MODEL_NAME = 'inference_graph'
PATH_TO_FROZEN_GRAPH = 'frozen_inference_graph.pb'
PATH_TO_LABELS = 'mscoco_label_map.pbtxt'
NUM_CLASSES = 99

Next, you can comment on a whole [6] part because we won't use them:

#opener = urllib.request.URLopener()
#opener.retrieve(DOWNLOAD_BASE + MODEL_FILE, MODEL_FILE)
#tar_file = tarfile.open(MODEL_FILE)
#for file in tar_file.getmembers():
#  file_name = os.path.basename(file.name)
#  if 'frozen_inference_graph.pb' in file_name:
#    tar_file.extract(file, os.getcwd())

Next, add 3: label_map, categories and category_index lines before detection_graph code:

label_map = label_map_util.load_labelmap(PATH_TO_LABELS)
categories = label_map_util.convert_label_map_to_categories(label_map, max_num_classes=NUM_CLASSES, use_display_name=True)
category_index = label_map_util.create_category_index(categories)

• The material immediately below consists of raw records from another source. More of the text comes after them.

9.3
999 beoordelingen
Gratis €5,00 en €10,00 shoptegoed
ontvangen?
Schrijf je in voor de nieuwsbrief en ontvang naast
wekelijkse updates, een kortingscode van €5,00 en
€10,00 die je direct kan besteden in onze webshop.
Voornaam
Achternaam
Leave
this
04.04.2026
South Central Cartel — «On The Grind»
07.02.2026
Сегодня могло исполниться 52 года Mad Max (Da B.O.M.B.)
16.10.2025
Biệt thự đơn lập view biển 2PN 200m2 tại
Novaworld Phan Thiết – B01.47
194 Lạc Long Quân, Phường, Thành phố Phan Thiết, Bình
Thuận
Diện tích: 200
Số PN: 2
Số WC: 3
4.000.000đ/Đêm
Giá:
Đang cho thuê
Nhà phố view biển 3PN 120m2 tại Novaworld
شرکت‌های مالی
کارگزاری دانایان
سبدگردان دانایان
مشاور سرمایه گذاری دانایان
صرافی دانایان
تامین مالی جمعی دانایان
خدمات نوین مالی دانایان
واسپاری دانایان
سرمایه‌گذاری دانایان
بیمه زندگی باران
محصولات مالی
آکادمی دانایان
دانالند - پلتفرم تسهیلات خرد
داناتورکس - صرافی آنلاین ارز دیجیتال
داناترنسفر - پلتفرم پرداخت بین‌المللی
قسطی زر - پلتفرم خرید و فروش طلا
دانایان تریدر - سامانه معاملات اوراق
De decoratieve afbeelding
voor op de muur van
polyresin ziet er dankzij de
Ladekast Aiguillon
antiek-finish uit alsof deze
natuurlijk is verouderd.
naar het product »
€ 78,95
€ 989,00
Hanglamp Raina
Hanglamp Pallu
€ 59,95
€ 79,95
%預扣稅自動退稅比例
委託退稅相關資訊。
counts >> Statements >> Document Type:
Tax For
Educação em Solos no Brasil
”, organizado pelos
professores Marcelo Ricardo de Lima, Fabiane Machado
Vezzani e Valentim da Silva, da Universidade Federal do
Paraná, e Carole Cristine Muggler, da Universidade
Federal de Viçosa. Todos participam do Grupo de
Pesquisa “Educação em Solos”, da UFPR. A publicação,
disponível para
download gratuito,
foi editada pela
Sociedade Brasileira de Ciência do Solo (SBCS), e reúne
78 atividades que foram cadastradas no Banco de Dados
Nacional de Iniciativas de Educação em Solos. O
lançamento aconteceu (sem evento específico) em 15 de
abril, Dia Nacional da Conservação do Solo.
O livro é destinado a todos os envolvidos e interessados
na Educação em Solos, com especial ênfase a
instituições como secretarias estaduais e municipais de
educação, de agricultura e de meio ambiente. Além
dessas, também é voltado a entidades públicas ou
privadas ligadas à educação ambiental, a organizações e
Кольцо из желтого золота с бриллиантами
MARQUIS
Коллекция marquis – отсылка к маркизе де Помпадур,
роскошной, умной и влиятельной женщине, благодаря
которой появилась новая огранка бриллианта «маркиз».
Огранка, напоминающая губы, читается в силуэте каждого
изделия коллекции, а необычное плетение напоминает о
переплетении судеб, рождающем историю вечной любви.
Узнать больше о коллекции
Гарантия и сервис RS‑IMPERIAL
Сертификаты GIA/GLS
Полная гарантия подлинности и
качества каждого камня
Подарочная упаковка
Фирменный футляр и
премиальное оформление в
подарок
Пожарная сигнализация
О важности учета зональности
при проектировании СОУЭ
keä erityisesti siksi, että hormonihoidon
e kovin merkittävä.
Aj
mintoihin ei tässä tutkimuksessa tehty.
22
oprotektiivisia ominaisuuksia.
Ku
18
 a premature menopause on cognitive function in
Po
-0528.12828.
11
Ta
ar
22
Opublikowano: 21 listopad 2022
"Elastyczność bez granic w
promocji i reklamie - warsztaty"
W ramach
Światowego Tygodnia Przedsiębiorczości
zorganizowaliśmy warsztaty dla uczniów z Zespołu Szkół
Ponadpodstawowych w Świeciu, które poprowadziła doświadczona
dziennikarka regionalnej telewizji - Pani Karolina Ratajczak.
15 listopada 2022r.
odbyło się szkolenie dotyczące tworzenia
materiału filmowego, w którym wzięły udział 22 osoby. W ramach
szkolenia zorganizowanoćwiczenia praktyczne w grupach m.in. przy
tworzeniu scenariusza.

and in part [8] comment or delete category_index line:

category_index = label_map_util.create_category_index_from_labelmap(PATH_TO_LABELS, use_display_name=True)

Comment all lines in part [7] where images were loaded to NumPy array:

#def load_image_into_numpy_array(image):
#  (im_width, im_height) = image.size
#  return np.array(image.getdata()).reshape(
#      (im_height, im_width, 3)).astype(np.uint8)

Next, you can delete PATH_TO_TEST_IMAGES_DIR, TEST_IMAGE_PATHS, and IMAGE_SIZE lines, but if you left them, it wouldn't affect our code:

PATH_TO_TEST_IMAGES_DIR = 'test_images'
TEST_IMAGE_PATHS = [ os.path.join(PATH_TO_TEST_IMAGES_DIR, 'image{}.jpg'.format(i)) for i in range(1, 3) ]
IMAGE_SIZE = (12, 8)

At the end of the code, not to make any mistakes, you can replace all [12] block code with this code:

with detection_graph.as_default():
  with tf.Session(graph=detection_graph) as sess:
    while True:
      # Get raw pixels from the screen, save it to a Numpy array
      image_np = np.array(sct.grab(monitor))
      # to ger real color we do this:
      image_np = cv2.cvtColor(image_np, cv2.COLOR_BGR2RGB)
      #image = Image.open(image_path)
      # the array based representation of the image will be used later in order to prepare the
      # result image with boxes and labels on it.
      #image_np = load_image_into_numpy_array(image)
      # Expand dimensions since the model expects images to have shape: [1, None, None, 3]
      image_np_expanded = np.expand_dims(image_np, axis=0)
      # Actual detection.
      output_dict = run_inference_for_single_image(image_np, detection_graph)
      # Visualization of the results of a detection.
      vis_util.visualize_boxes_and_labels_on_image_array(
          image_np,
          output_dict['detection_boxes'],
          output_dict['detection_classes'],
          output_dict['detection_scores'],
          category_index,
          instance_masks=output_dict.get('detection_masks'),
          use_normalized_coordinates=True,
          line_thickness=8)
      #plt.figure(figsize=IMAGE_SIZE)
      #plt.imshow(image_np)
      cv2.imshow(title, cv2.cvtColor(image_np, cv2.COLOR_BGR2RGB))
      fps+=1
      TIME = time.time() - start_time
      if (TIME) >= display_time :
        print("FPS: ", fps / (TIME))
        fps = 0
        start_time = time.time()
      # Press "q" to quit
      if cv2.waitKey(25) & 0xFF == ord("q"):
        cv2.destroyAllWindows()
        break

So I tried to use this slow object detection method on an image where you can see the crowd of people walking across the street:

And here is the results of frames per second working with the TensorFlow CPU version. On average, it is about 7 seconds to receive one frame per second. So if we would like to use it for real-time purposes, it would be impossible to do something useful. So we need to make it work much faster. We will do this in a text tutorial.


In this tutorial, we learned how to export code from object detection API and modify it to work in our python shell. Here we used a pre-trained model for object detection, but now our model works very slow, so in the next tutorial, we will clean up our code and make our code work much faster.